Full-duplex Reflective Beamsteering Metasurface Featuring Magnetless Nonreciprocal Amplification

TL;DR

This paper introduces an ultrathin, full-duplex reflective metasurface with integrated nonreciprocal phase shifters, enabling beamsteering, wave amplification, and immunity to undesired harmonics for advanced wireless communication.

Contribution

It presents a novel metasurface architecture combining cascaded radiating patches with nonreciprocal phase shifters for full-duplex, reflective beamsteering and amplification.

Findings

Provides directive, steerable radiation beams

Achieves large wave amplification

Immunity to undesired time harmonics

Abstract

Nonreciprocal radiation refers to electromagnetic wave radiation in which a structure provides different responses under the change of the direction of the incident field.

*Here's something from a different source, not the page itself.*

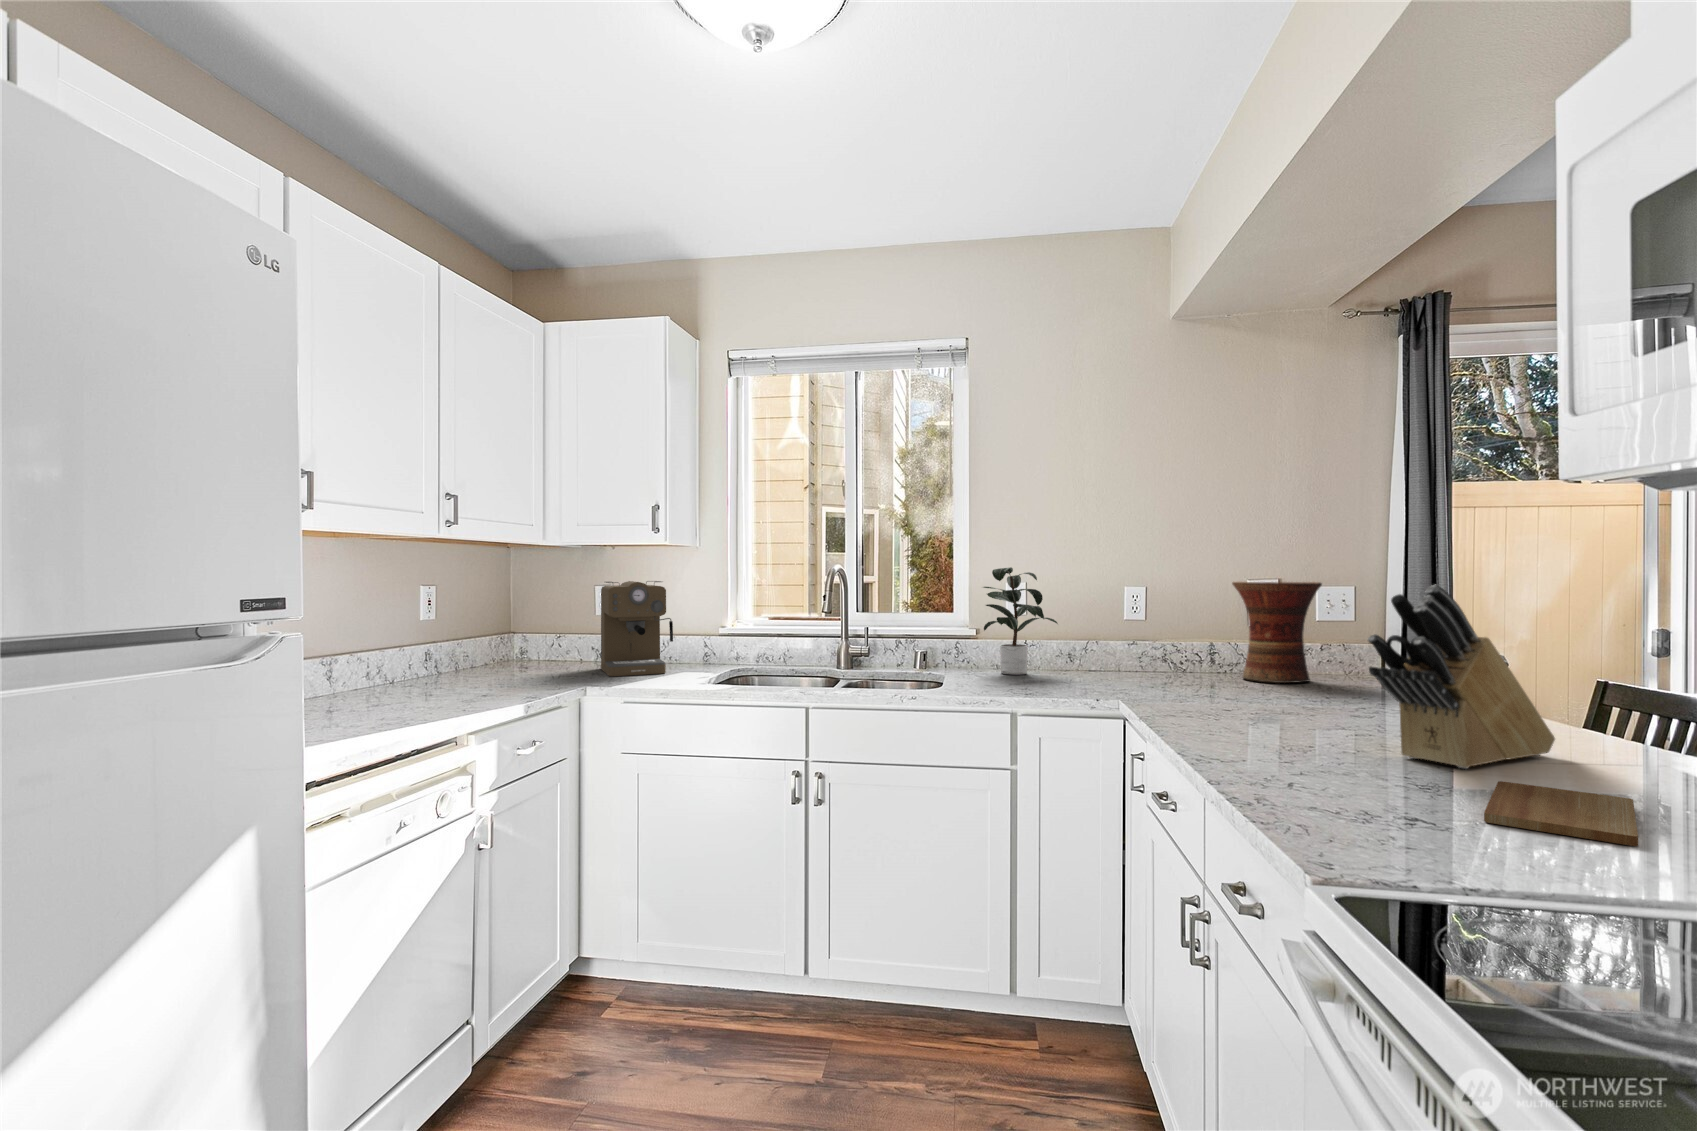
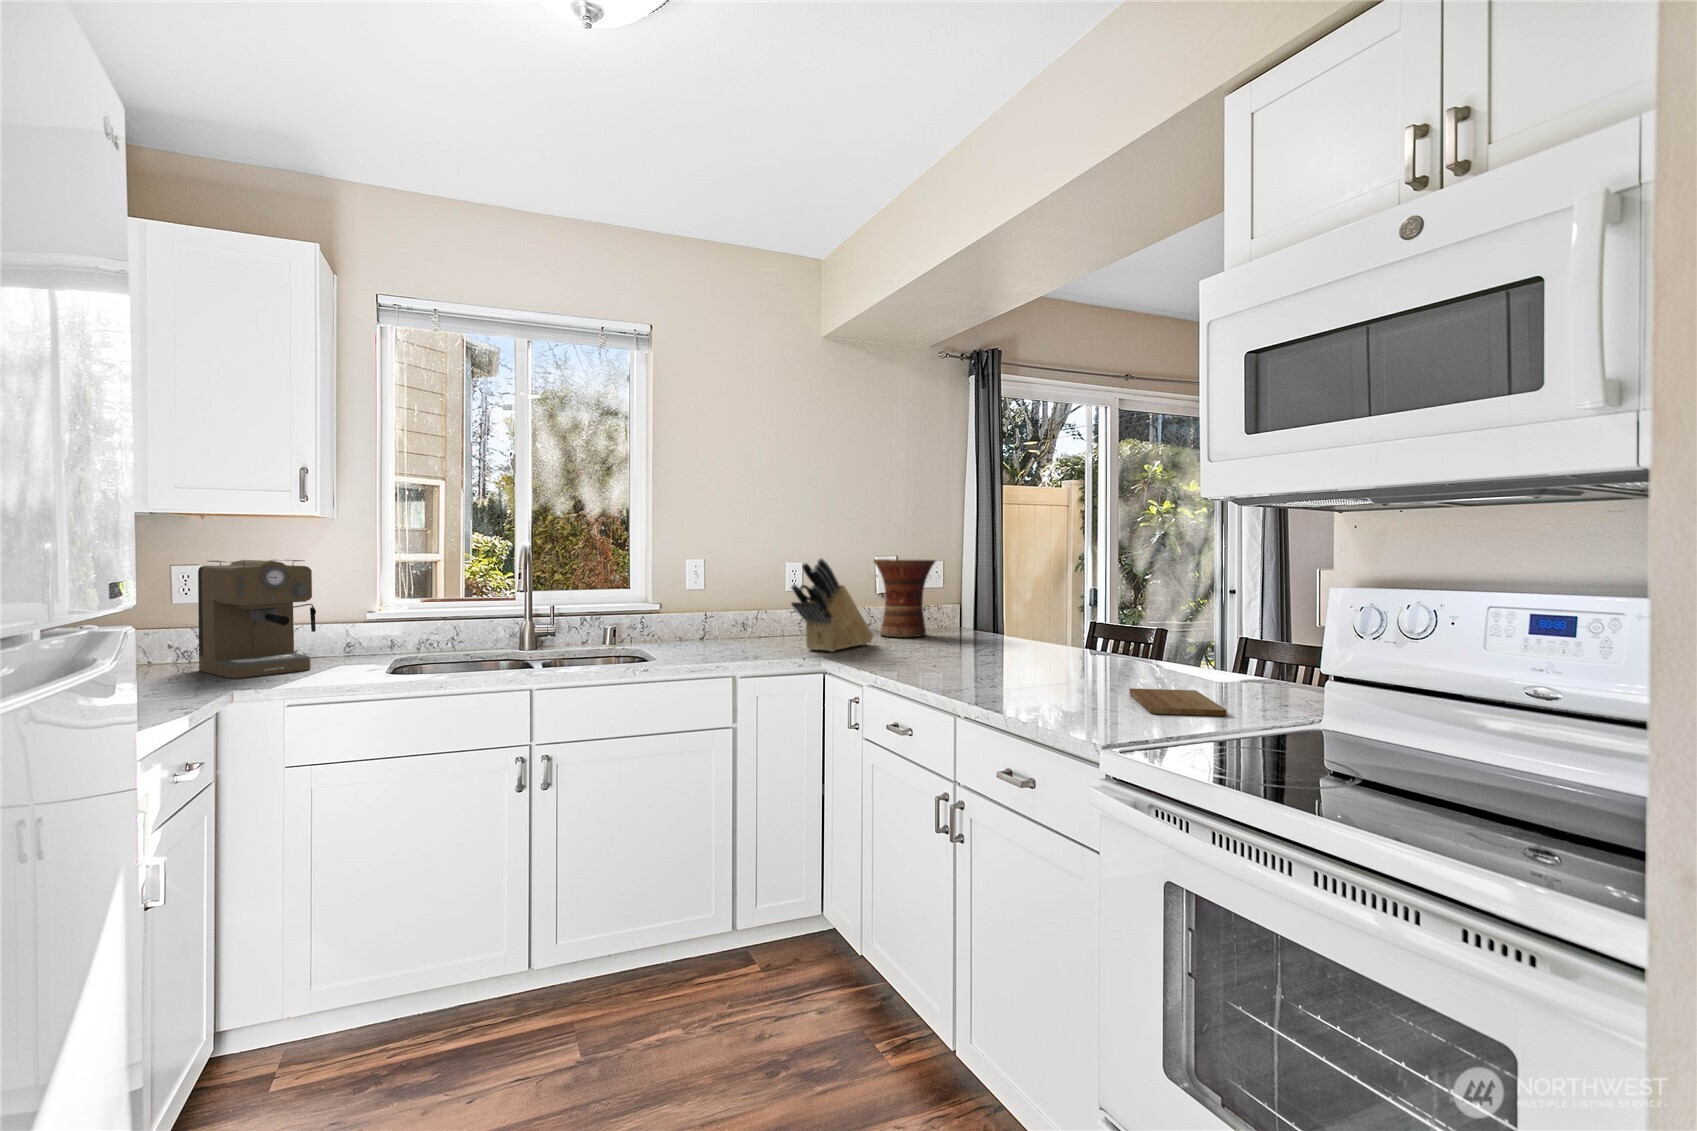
potted plant: present [983,567,1058,675] -> none [662,546,753,645]
knife block: present [1368,585,1555,769] -> present [791,559,873,652]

Modern wireless telecommunication systems demand versatile apparatuses which are capable of full-duplex nonreciprocal wave processing and amplification, especially in the reflective state. To realize such a unique, extraordinary and versatile functionality, we propose an architecture in which a chain of series cascaded radiating patches are integrated with nonreciprocal phase shifters, providing an original and efficient apparatus for full-duplex reflective beamsteering. Such an ultrathin reflective metasurface can provide directive and diverse radiation beams, large wave amplification, steerable beams by simply changing the bias of the gradient active nonmagnetic nonreciprocal phase shifters, and is immune to undesired time harmonics. Having accomplished all these functionalities in the reflective state, the metasurface represents a conspicuous apparatus for efficient, controllable and programmable wave engineering.